The only two northern white rhinos still in existence are Sudan's daughter and granddaughter. The second-to-last male northern white rhino died in 2014, at age 42, at the San Diego Zoo.
Ol Pejeta Conservancy had been "cautiously optimistic" just two weeks ago when Sudan appeared to be recovering from treatments for his "age-related infection." They also posted a photo on Twitter showing Sudan enjoying the mud brought on by heavy rains in Kenya.

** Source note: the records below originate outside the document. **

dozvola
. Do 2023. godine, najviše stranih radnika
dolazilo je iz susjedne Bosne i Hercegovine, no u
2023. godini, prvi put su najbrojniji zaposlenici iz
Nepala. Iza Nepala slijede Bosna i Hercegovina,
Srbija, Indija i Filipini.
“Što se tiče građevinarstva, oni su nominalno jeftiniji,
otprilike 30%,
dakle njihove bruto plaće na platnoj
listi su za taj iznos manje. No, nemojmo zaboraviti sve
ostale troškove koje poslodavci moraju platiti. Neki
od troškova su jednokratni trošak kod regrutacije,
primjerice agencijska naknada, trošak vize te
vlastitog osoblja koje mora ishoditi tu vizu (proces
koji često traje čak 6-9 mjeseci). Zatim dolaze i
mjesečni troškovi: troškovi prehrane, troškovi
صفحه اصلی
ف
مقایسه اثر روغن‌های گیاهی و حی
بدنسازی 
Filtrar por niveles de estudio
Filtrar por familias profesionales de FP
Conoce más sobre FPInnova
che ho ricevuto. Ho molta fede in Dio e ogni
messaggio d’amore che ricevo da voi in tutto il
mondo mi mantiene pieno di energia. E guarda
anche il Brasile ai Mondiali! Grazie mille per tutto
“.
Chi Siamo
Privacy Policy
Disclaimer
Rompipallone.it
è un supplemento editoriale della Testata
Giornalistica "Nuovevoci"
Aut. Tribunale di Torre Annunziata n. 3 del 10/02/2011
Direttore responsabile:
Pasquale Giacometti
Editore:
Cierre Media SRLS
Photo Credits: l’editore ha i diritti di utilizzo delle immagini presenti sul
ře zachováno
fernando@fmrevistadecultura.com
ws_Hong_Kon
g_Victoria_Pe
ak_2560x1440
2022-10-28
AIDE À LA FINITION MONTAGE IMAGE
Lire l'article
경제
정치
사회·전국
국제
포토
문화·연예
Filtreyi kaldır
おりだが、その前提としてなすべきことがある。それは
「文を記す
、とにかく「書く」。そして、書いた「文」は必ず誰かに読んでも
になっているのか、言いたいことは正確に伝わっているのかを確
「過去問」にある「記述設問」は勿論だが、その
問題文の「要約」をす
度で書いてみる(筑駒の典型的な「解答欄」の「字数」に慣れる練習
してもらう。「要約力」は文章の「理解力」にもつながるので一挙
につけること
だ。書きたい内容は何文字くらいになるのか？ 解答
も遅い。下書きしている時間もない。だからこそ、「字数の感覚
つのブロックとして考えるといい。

It’s been raining heavily on Ol Pejeta for the past couple of days and the weather certainly seems to have lifted Sudan’s spirits. He has been able to wallow in the mud - with the careful assistance of his caregivers – something that he seems to savour. pic.twitter.com/B0bhaIL7GN— Ol Pejeta (@OlPejeta) March 6, 2018
Sudan lived in captivity for the final 38 years of his life in order to protect and care for him.
"During his final years, Sudan came back to Africa [from Dvur Králové Zoo in the Czech Republic] and stole the heart of many with his dignity and strength," Ol Pejeta Conservancy said in a release.
The survival of the species, however, depends on less on the death of Sudan and more on the health of the two remaining females. Semen from dead northern white rhinos is stored around the world, according to The Associated Press. His daughter Najin and granddaughter Fatu would need to reproduce through in vitro fertilization, a technique which is still being developed, according to Ol Pejeta.